Quitter les réseaux sociaux est formidable. Ce n'est tout simplement pas pour moi.

Shannon Palus - Slate US - 04/01
Cette année, je fais enfin face à la réalité et j’abandonne l’idée d’arrêter. Voici ce que je vais essayer à la place.

En janvier de l’année dernière, alors que je rendais visite à un ami en Floride, je me suis retrouvé à contempler un groupe de palmiers. Lorsque les feuilles soufflaient dans le vent, elles produisaient une sensation presque semblable à celle de l'ASMR dans mon cerveau. Je me sentais plutôt défoncé.

Mais je ne l’étais pas ! Je faisais juste une pause sur Instagram. Au lieu de regarder les palmiers sur mon téléphone, comme je le fais habituellement, je regardais littéralement les palmiers autour de moi. Ils n’étaient pas parfaits, comme le sont les palmiers en ligne, mais, wow, ils étaient une merveille.

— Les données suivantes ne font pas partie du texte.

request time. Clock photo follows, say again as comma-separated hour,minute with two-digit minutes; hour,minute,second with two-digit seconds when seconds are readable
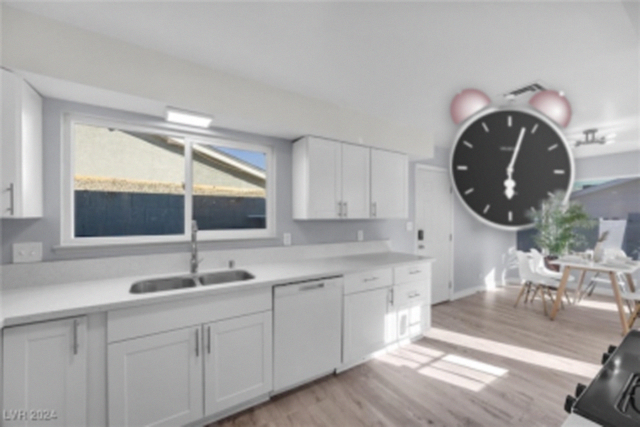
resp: 6,03
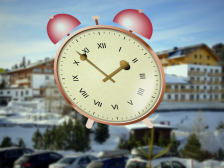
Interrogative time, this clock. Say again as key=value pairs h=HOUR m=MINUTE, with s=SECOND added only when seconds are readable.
h=1 m=53
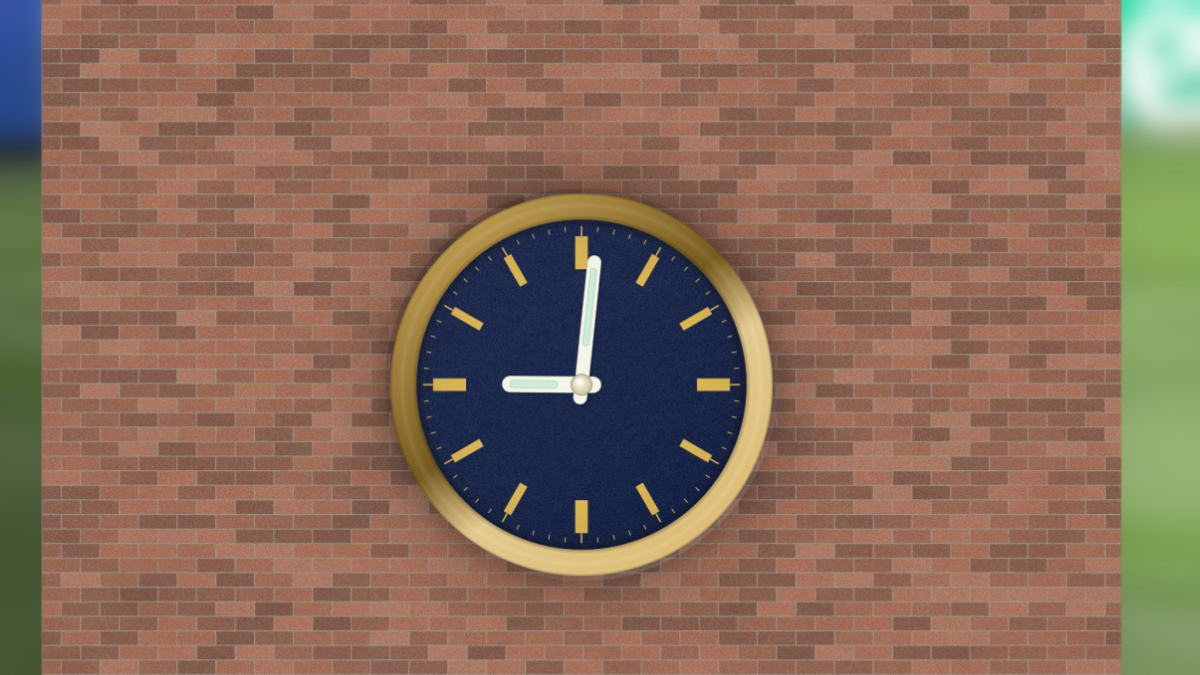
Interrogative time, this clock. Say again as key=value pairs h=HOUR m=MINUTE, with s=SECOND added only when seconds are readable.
h=9 m=1
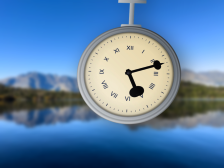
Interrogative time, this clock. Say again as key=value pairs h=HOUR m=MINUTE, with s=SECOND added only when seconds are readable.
h=5 m=12
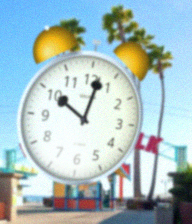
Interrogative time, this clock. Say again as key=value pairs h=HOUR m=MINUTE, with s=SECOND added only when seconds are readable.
h=10 m=2
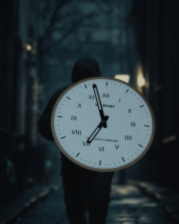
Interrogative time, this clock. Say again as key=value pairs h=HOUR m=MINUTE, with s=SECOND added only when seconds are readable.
h=6 m=57
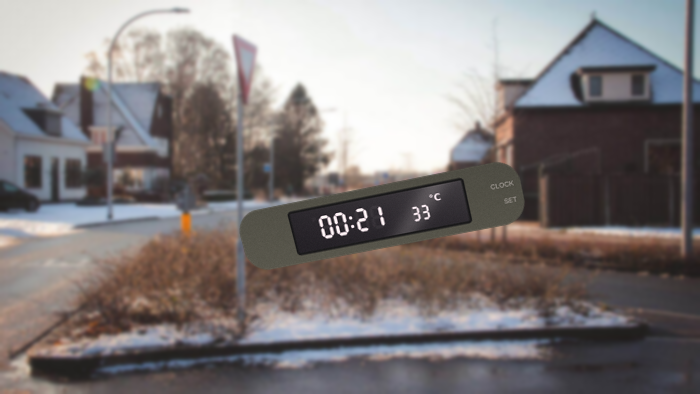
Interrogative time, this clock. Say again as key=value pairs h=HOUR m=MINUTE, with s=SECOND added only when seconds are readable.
h=0 m=21
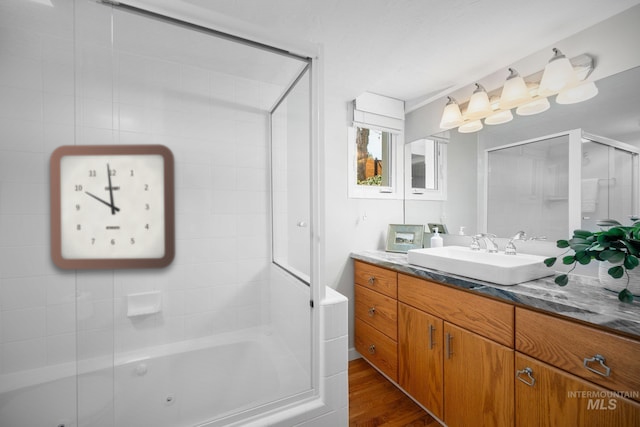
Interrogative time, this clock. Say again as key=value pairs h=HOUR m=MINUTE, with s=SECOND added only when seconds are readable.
h=9 m=59
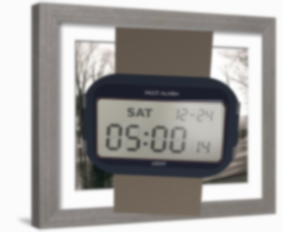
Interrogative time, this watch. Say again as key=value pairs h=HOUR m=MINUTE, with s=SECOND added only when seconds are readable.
h=5 m=0 s=14
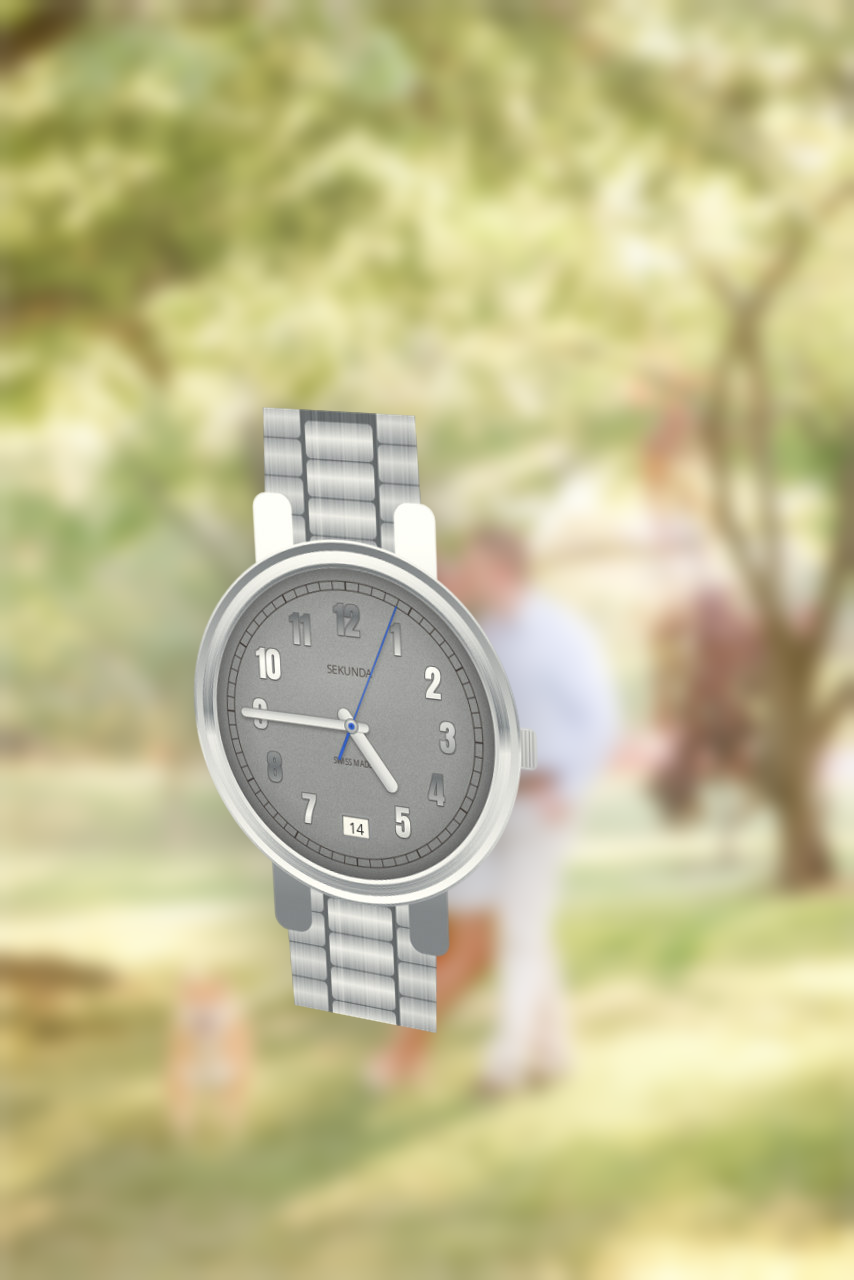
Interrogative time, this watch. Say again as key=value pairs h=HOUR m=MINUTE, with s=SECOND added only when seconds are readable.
h=4 m=45 s=4
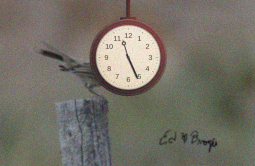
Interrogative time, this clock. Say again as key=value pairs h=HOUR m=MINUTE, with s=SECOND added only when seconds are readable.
h=11 m=26
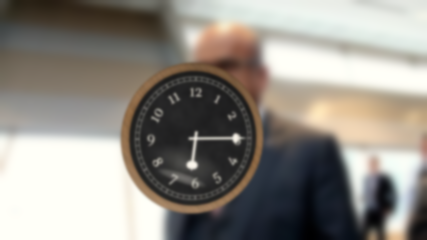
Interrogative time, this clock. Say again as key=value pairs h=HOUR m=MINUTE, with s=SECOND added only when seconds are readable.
h=6 m=15
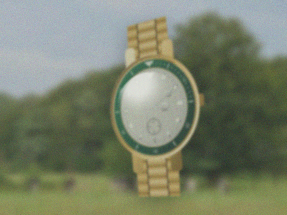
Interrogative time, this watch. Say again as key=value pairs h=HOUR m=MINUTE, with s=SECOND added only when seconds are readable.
h=3 m=10
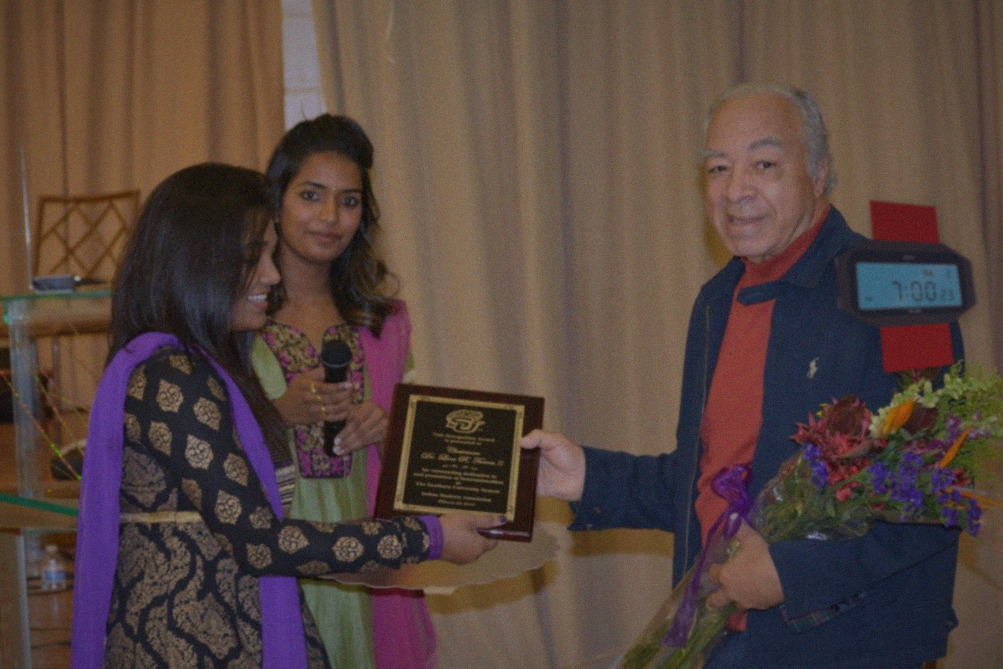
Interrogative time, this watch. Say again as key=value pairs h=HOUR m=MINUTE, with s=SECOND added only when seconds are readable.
h=7 m=0
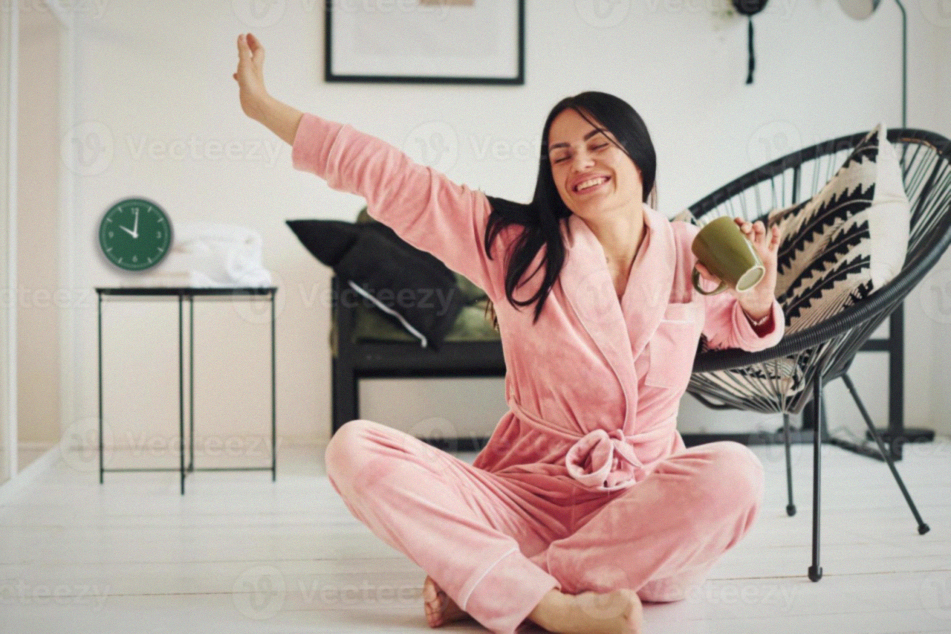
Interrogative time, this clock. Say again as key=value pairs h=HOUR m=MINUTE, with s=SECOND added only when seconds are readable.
h=10 m=1
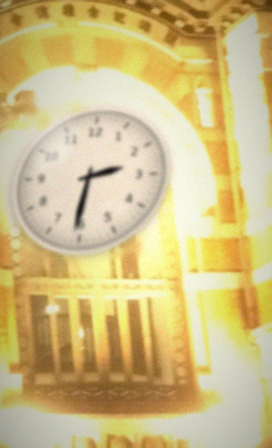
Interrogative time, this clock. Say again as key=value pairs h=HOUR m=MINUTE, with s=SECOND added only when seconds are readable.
h=2 m=31
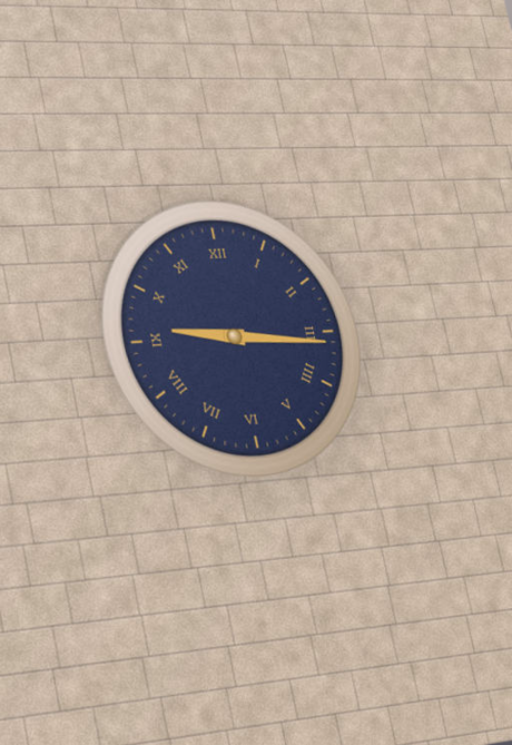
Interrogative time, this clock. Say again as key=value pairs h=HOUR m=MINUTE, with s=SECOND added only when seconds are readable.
h=9 m=16
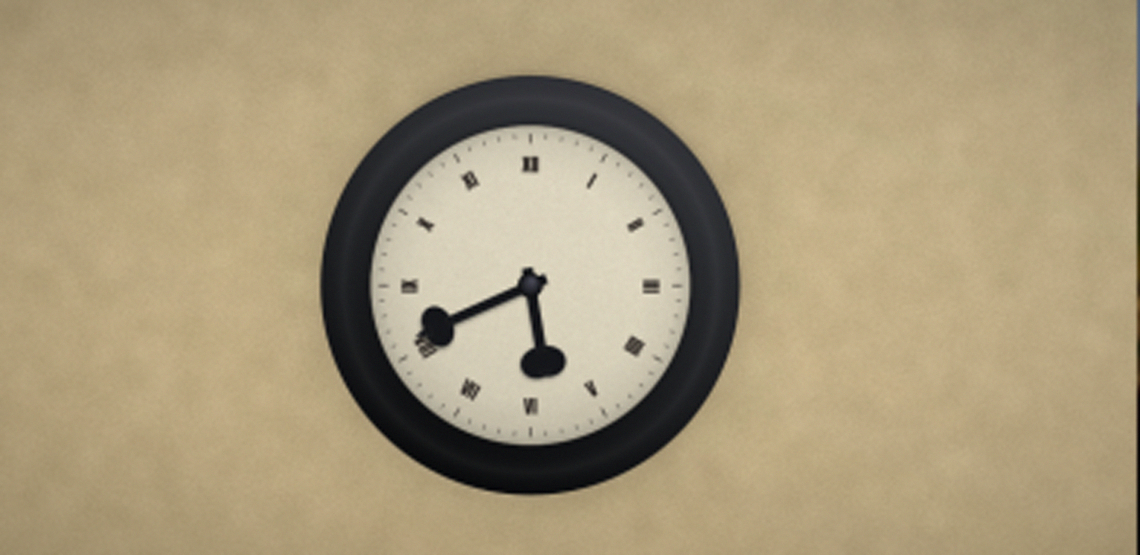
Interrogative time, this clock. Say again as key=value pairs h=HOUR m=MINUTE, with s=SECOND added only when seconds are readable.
h=5 m=41
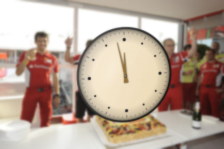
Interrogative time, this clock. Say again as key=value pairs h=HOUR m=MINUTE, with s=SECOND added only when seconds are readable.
h=11 m=58
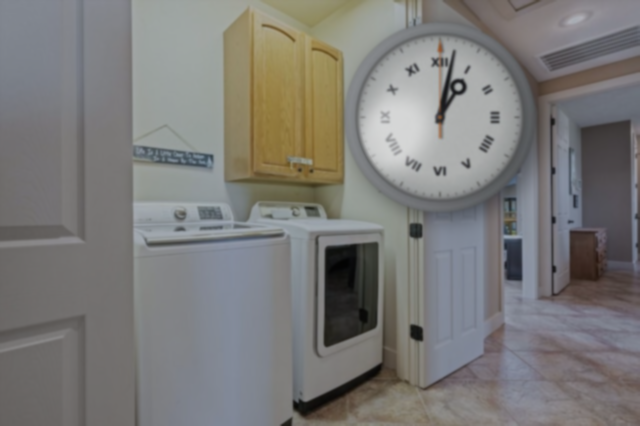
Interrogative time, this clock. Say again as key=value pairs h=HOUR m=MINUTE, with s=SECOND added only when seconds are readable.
h=1 m=2 s=0
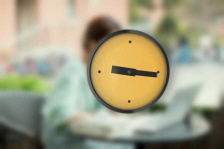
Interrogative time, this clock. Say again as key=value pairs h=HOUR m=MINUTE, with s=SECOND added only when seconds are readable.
h=9 m=16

Nous savons tous que les réseaux sociaux peuvent nuire à votre santé mentale et détruire votre cerveau. Cela fait un certain temps déjà que je rêve – peut-être comme vous ? – de quitter complètement une plateforme ou une autre, ou de laisser toute l’entreprise derrière moi pour de bon. Et pourtant, après ces vacances, je me suis reconnecté à Instagram (OK, OK : je me suis connecté brièvement pendant cela ; j'ai couru un ultramarathon pendant le voyage et je n'ai pas pu m'empêcher de me vanter). J'ai renoncé à Twitter et à ses descendants, pour me rendre compte que ces endroits sont vraiment très utiles pour mon travail. J’ai même pensé que je quittais Facebook pour de bon… j’y ai tellement pensé que j’ai écrit à ce sujet… pour me rendre compte que Facebook a vraiment ses mérites après tout (groupes ; se souvenir des anniversaires). Que Dieu m'aide, j'ai même commencé à publier sur LinkedIn, juste un petit peu. Je veux dire, je veux que les gens de mon réseau professionnel lisent les histoires que j'édite.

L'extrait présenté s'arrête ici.